SQL Blob Backend¶

The SQL blob backend stores files as key-value rows in any SQLAlchemy-supported database. Each row holds one file with its key, binary data, and metadata.

Primary use cases: zero-infrastructure persistent store (SQLite), shared database-backed file storage (PostgreSQL, MySQL), embedded metadata+blob co-location, portable single-file archives.

Installation¶

pip install remote-store[sql]

Requires sqlalchemy>=2.0.

Usage¶

SQLite (simplest — zero infrastructure)¶

from remote_store import Store
from remote_store.backends import SQLBlobBackend

backend = SQLBlobBackend(url="sqlite:///store.db")
store = Store(backend=backend)

store.write("models/v3.pkl", model_bytes)
data = store.read_bytes("models/v3.pkl")

PostgreSQL¶

backend = SQLBlobBackend(url="postgresql://user:pass@localhost/mydb")
store = Store(backend=backend)

Shared engine (web apps)¶

from sqlalchemy import create_engine

# App's connection pool — shared across the application
engine = create_engine("postgresql://...", pool_size=10)

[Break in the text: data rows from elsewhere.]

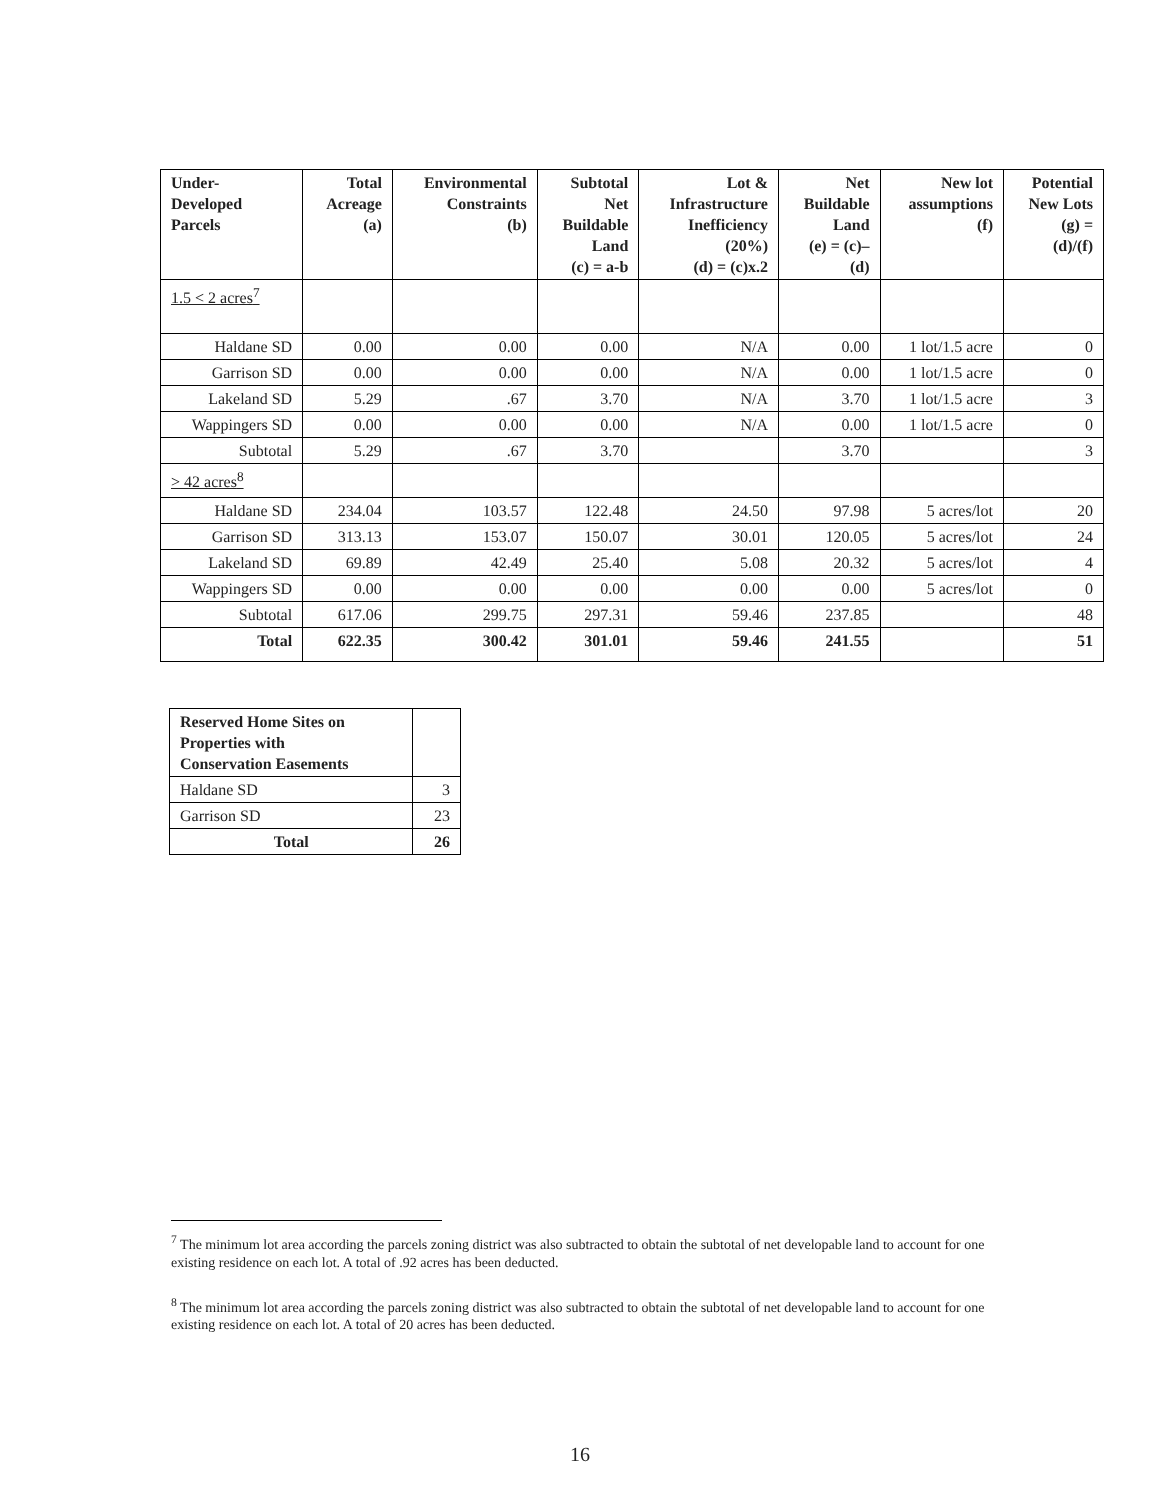| Under- Developed Parcels | Total Acreage (a) | Environmental Constraints (b) | Subtotal Net Buildable Land (c) = a-b | Lot & Infrastructure Inefficiency (20%) (d) = (c)x.2 | Net Buildable Land (e) = (c)– (d) | New lot assumptions (f) | Potential New Lots (g) = (d)/(f) |
| --- | --- | --- | --- | --- | --- | --- | --- |
| 1.5 < 2 acres<sup>7</sup> | | | | | | | |
| Haldane SD | 0.00 | 0.00 | 0.00 | N/A | 0.00 | 1 lot/1.5 acre | 0 |
| Garrison SD | 0.00 | 0.00 | 0.00 | N/A | 0.00 | 1 lot/1.5 acre | 0 |
| Lakeland SD | 5.29 | .67 | 3.70 | N/A | 3.70 | 1 lot/1.5 acre | 3 |
| Wappingers SD | 0.00 | 0.00 | 0.00 | N/A | 0.00 | 1 lot/1.5 acre | 0 |
| Subtotal | 5.29 | .67 | 3.70 | | 3.70 | | 3 |
| > 42 acres<sup>8</sup> | | | | | | | |
| Haldane SD | 234.04 | 103.57 | 122.48 | 24.50 | 97.98 | 5 acres/lot | 20 |
| Garrison SD | 313.13 | 153.07 | 150.07 | 30.01 | 120.05 | 5 acres/lot | 24 |
| Lakeland SD | 69.89 | 42.49 | 25.40 | 5.08 | 20.32 | 5 acres/lot | 4 |
| Wappingers SD | 0.00 | 0.00 | 0.00 | 0.00 | 0.00 | 5 acres/lot | 0 |
| Subtotal | 617.06 | 299.75 | 297.31 | 59.46 | 237.85 | | 48 |
| Total | 622.35 | 300.42 | 301.01 | 59.46 | 241.55 | | 51 |
| Reserved Home Sites on Properties with Conservation Easements | |
| Haldane SD | 3 |
| Garrison SD | 23 |
| Total | 26 |
<sup>7</sup> The minimum lot area according the parcels zoning district was also subtracted to obtain the subtotal of net developable land to account for one existing residence on each lot. A total of .92 acres has been deducted.
<sup>8</sup> The minimum lot area according the parcels zoning district was also subtracted to obtain the subtotal of net developable land to account for one existing residence on each lot. A total of 20 acres has been deducted.
16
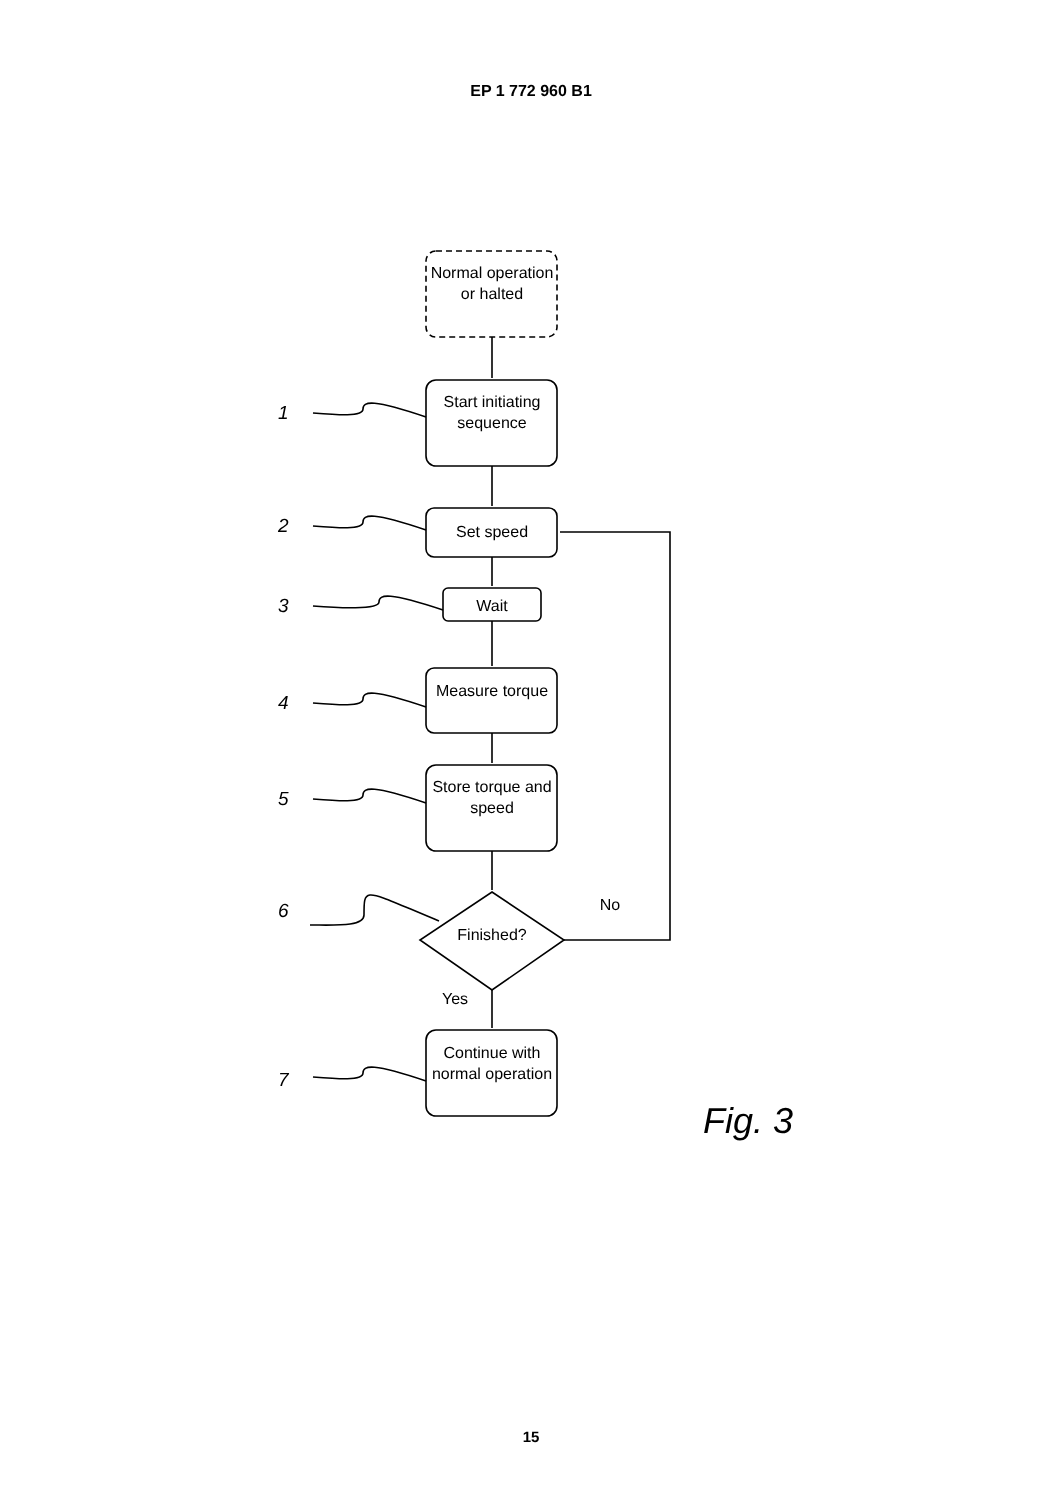EP 1 772 960 B1
Normal operation or halted
1
Start initiating sequence
2 Set speed
3 Wait
4
Measure torque
5
Store torque and speed
6 No
Finished?
Yes
7
Continue with normal operation
Fig. 3
15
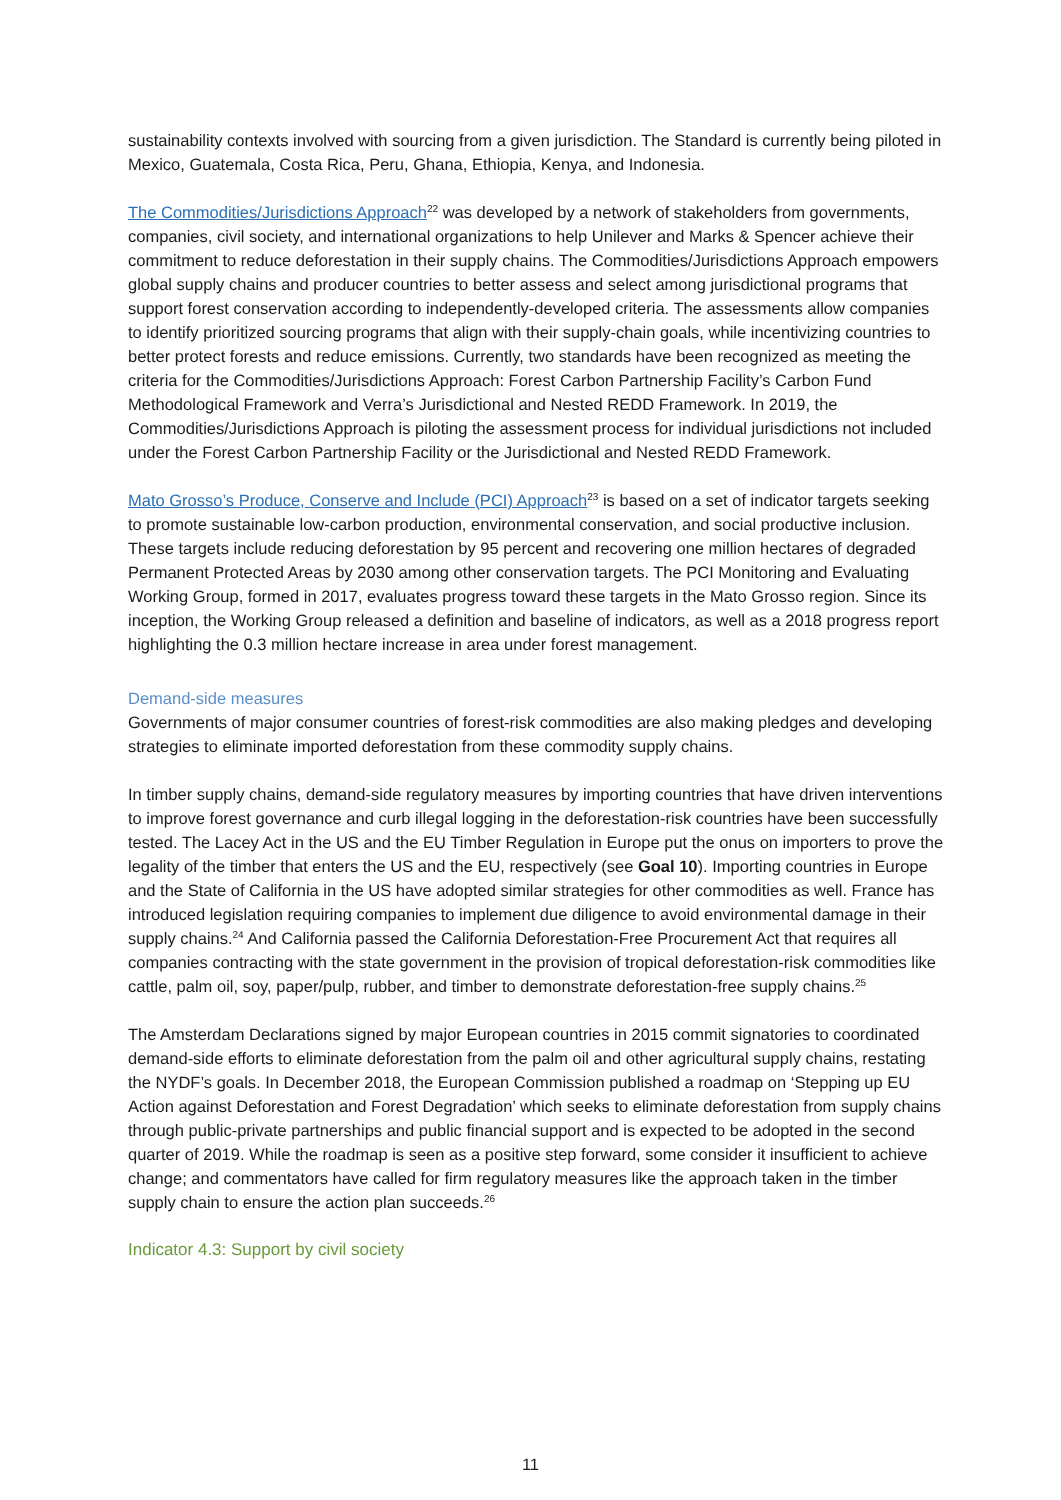sustainability contexts involved with sourcing from a given jurisdiction. The Standard is currently being piloted in Mexico, Guatemala, Costa Rica, Peru, Ghana, Ethiopia, Kenya, and Indonesia.
The Commodities/Jurisdictions Approach<sup>22</sup> was developed by a network of stakeholders from governments, companies, civil society, and international organizations to help Unilever and Marks & Spencer achieve their commitment to reduce deforestation in their supply chains. The Commodities/Jurisdictions Approach empowers global supply chains and producer countries to better assess and select among jurisdictional programs that support forest conservation according to independently-developed criteria. The assessments allow companies to identify prioritized sourcing programs that align with their supply-chain goals, while incentivizing countries to better protect forests and reduce emissions. Currently, two standards have been recognized as meeting the criteria for the Commodities/Jurisdictions Approach: Forest Carbon Partnership Facility’s Carbon Fund Methodological Framework and Verra’s Jurisdictional and Nested REDD Framework. In 2019, the Commodities/Jurisdictions Approach is piloting the assessment process for individual jurisdictions not included under the Forest Carbon Partnership Facility or the Jurisdictional and Nested REDD Framework.
Mato Grosso’s Produce, Conserve and Include (PCI) Approach<sup>23</sup> is based on a set of indicator targets seeking to promote sustainable low-carbon production, environmental conservation, and social productive inclusion. These targets include reducing deforestation by 95 percent and recovering one million hectares of degraded Permanent Protected Areas by 2030 among other conservation targets. The PCI Monitoring and Evaluating Working Group, formed in 2017, evaluates progress toward these targets in the Mato Grosso region. Since its inception, the Working Group released a definition and baseline of indicators, as well as a 2018 progress report highlighting the 0.3 million hectare increase in area under forest management.
Demand-side measures
Governments of major consumer countries of forest-risk commodities are also making pledges and developing strategies to eliminate imported deforestation from these commodity supply chains.
In timber supply chains, demand-side regulatory measures by importing countries that have driven interventions to improve forest governance and curb illegal logging in the deforestation-risk countries have been successfully tested. The Lacey Act in the US and the EU Timber Regulation in Europe put the onus on importers to prove the legality of the timber that enters the US and the EU, respectively (see Goal 10). Importing countries in Europe and the State of California in the US have adopted similar strategies for other commodities as well. France has introduced legislation requiring companies to implement due diligence to avoid environmental damage in their supply chains.<sup>24</sup> And California passed the California Deforestation-Free Procurement Act that requires all companies contracting with the state government in the provision of tropical deforestation-risk commodities like cattle, palm oil, soy, paper/pulp, rubber, and timber to demonstrate deforestation-free supply chains.<sup>25</sup>
The Amsterdam Declarations signed by major European countries in 2015 commit signatories to coordinated demand-side efforts to eliminate deforestation from the palm oil and other agricultural supply chains, restating the NYDF’s goals. In December 2018, the European Commission published a roadmap on ‘Stepping up EU Action against Deforestation and Forest Degradation’ which seeks to eliminate deforestation from supply chains through public-private partnerships and public financial support and is expected to be adopted in the second quarter of 2019. While the roadmap is seen as a positive step forward, some consider it insufficient to achieve change; and commentators have called for firm regulatory measures like the approach taken in the timber supply chain to ensure the action plan succeeds.<sup>26</sup>
Indicator 4.3: Support by civil society
11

# Backend borrows the engine; close() is a no-op
backend = SQLBlobBackend(engine=engine)
store = Store(backend=backend)

Via Registry¶

from remote_store import BackendConfig, RegistryConfig, Registry, StoreProfile

config = RegistryConfig(
    backends={"db": BackendConfig(type="sql-blob", options={"url": "sqlite:///store.db"})},
    stores={"files": StoreProfile(backend="db", root_path="data")},
)

with Registry(config) as registry:
    store = registry.get_store("files")
    store.write("readme.txt", b"Hello!")

Options¶

Option	Type	Default	Description
`url`	`str \\| None`	`None`	SQLAlchemy database URL. Mutually exclusive with `engine`.
`engine`	`Engine \\| None`	`None`	Pre-built SQLAlchemy engine. Mutually exclusive with `url`.
`table_name`	`str`	`"remote_store_objects"`	Name of the storage table.
`create_table`	`bool`	`True`	Auto-create the table if it doesn't exist.
`max_blob_size`	`int \\| None`	`None`	Maximum blob size in bytes. Raises `ValueError` on write if exceeded.

Exactly one of url or engine must be provided.

Schema¶

The default table schema:

CREATE TABLE remote_store_objects (
    key           TEXT    PRIMARY KEY,
    data          BLOB    NOT NULL,
    size          INTEGER NOT NULL,
    modified_at   REAL    NOT NULL,
    content_type  TEXT,
    digest        TEXT,
    extra         TEXT,
    user_metadata TEXT
);

User metadata column¶

When the user_metadata column is present, SQLBlobBackend declares the WRITE_RESULT_NATIVE and USER_METADATA capabilities. When absent (legacy tables), neither is declared — a Store.write*() call with a non-empty metadata= kwarg raises CapabilityNotSupported before any I/O runs.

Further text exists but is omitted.